If your child is 14 or over, call the practice and check if they are on the practice’s learning disability register and ask for them to be added. This will trigger invitations for your young person to have a flu vaccine and an Annual Health Check. Even if they are not on the register, they can still have a free flu vaccine at their GP practice. Find out more about the learning disability register and Annual Health Checks.
Most primary age school children and children in the first year (year 7) of secondary school will receive a flu vaccination at school. Younger or older autistic children are also eligible for a free flu vaccination if they have a learning disability or other long-term health condition.
Families can ask GP surgeries to make reasonable adjustments and provide easy read information to help their young person access the vaccine. During the current pandemic, it may be easier to attend as there will be fewer people in the surgery and less time to wait. See more here on reasonable adjustments and advice from us on making GP surgeries more welcoming for disabled children and their families.

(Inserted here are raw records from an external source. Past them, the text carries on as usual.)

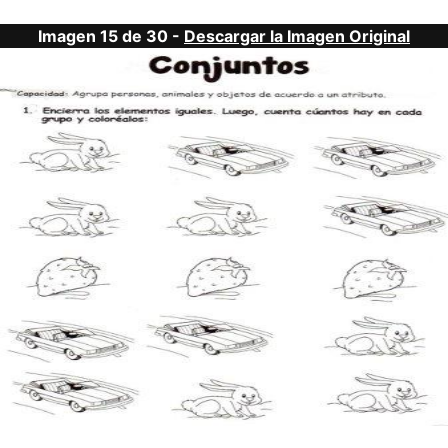
Imagen 15 de 30 -
Descargar la Imagen Original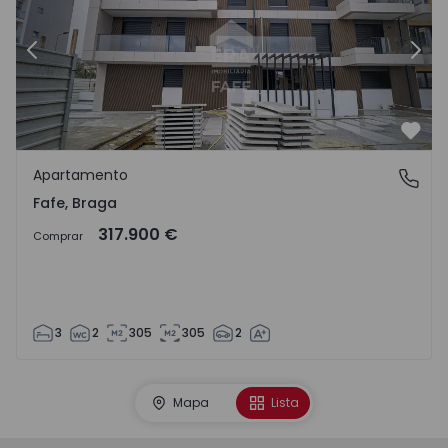
Anterior
Sigu
Favo
Apartamento
Fafe, Braga
Fafe, Braga
317.900 €
Comprar
3
2
305
305
2
Mapa
Lista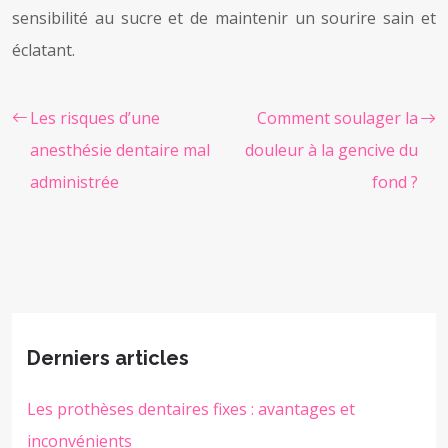
sensibilité au sucre et de maintenir un sourire sain et
éclatant.
Les risques d’une
Comment soulager la
anesthésie dentaire mal
douleur à la gencive du
administrée
fond ?
Derniers articles
Les prothèses dentaires fixes : avantages et
inconvénients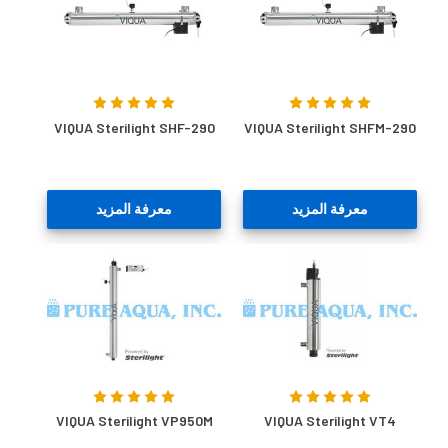
VIQUA Sterilight SHF-290
VIQUA Sterilight SHFM-290
معرفة المزيد
معرفة المزيد
VIQUA Sterilight VP950M
VIQUA Sterilight VT4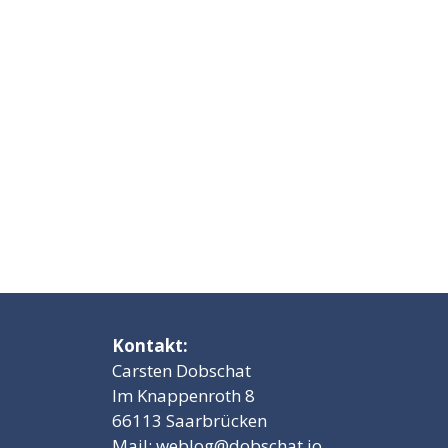
Kontakt:
Carsten Dobschat
Im Knappenroth 8
66113 Saarbrücken
Mail:
weblog@dobschat.io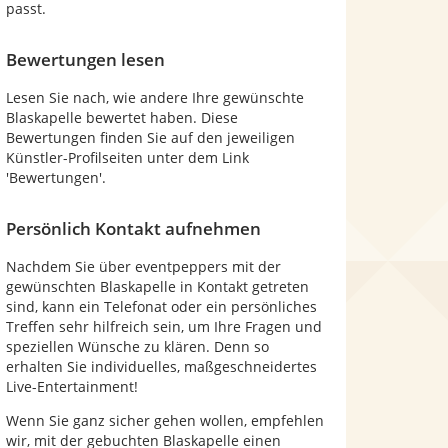
passt.
Bewertungen lesen
Lesen Sie nach, wie andere Ihre gewünschte
Blaskapelle bewertet haben. Diese
Bewertungen finden Sie auf den jeweiligen
Künstler-Profilseiten unter dem Link
'Bewertungen'.
Persönlich Kontakt aufnehmen
Nachdem Sie über eventpeppers mit der
gewünschten Blaskapelle in Kontakt getreten
sind, kann ein Telefonat oder ein persönliches
Treffen sehr hilfreich sein, um Ihre Fragen und
speziellen Wünsche zu klären. Denn so
erhalten Sie individuelles, maßgeschneidertes
Live-Entertainment!
Wenn Sie ganz sicher gehen wollen, empfehlen
wir, mit der gebuchten Blaskapelle einen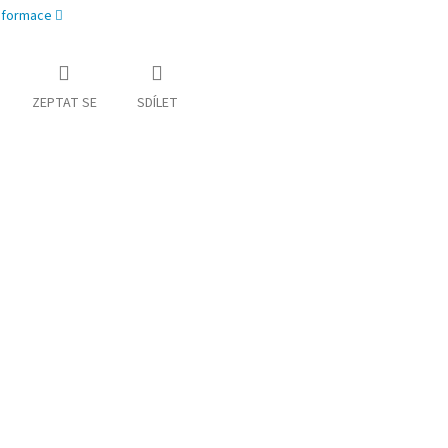
informace
ZEPTAT SE
SDÍLET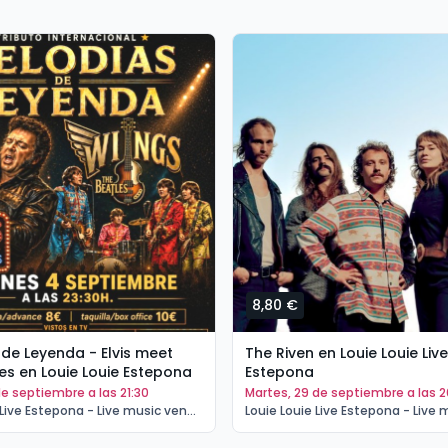
8,80 €
The Riven en Louie Louie Live
de Leyenda - Elvis meet
Estepona
es en Louie Louie Estepona
martes, 29 de septiembre a las 
 de septiembre a las 21:30
Louie Louie Live Estepona - Live music venue Estepona | Estepona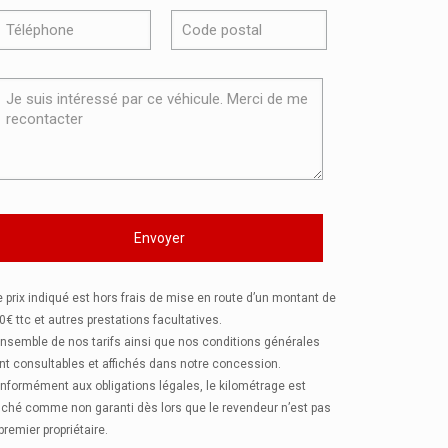
e prix indiqué est hors frais de mise en route d’un montant de
0€ ttc et autres prestations facultatives.
ensemble de nos tarifs ainsi que nos conditions générales
nt consultables et affichés dans notre concession.
nformément aux obligations légales, le kilométrage est
fiché comme non garanti dès lors que le revendeur n’est pas
 premier propriétaire.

Flu vaccines help protect against the main types of flu viruses circulating now, although there is still a chance you might get flu. If you do get flu after vaccination, it is likely to be milder and not last as long. Having the flu vaccine will also stop you spreading flu to others who are more at risk of serious problems from flu. It can take 10 to 14 days for the flu vaccine to work. Flu vaccines do not cause flu.
The flu vaccine will not prevent you or your loved one from getting coronavirus, so your family should continue taking precautions including regular handwashing and social distancing. Having both flu and coronavirus diseases (yes, you can have both at the same time) is riskier for your health, so it makes sense to get the jab to prevent one of them.
The nasal spray is called Fluenz Tetra and contains small amounts of weakened flu virus. The spray contains pork gelatine. If this is unsuitable, speak to your child’s nurse or doctor about other options. Children with weakened immune systems or long-term health conditions can have the injectable vaccine instead.
There are several types of injected flu vaccine. None contains live viruses, so they are called inactivated vaccines. You will be offered one that is most effective for you, depending on your age. For adults aged 18 to 64, there are different types, including low-egg and egg-free ones. Talk to a GP, practice nurse or pharmacist for more information.
Having the flu vaccine is voluntary. You will need to give permission for your child to have the vaccine, so look out for the consent form in your child’s school bag. Young people, under 16 years old, who understand the pros and cons of the vaccine may be able to give consent themselves.
Young people aged 16 upward are entitled to consent to having the flu vaccine themselves, unless there is ‘significant evidence’ they cannot. Young people aged over 18 must give consent themselves, unless they cannot. In this situation a trained professional will involve their carer and assess the young person’s capacity to make a ‘best interests’ decision on their behalf.
We recommend using Easy Read information on the flu vaccine or this video to help young people with learning disabilities understand what to expect.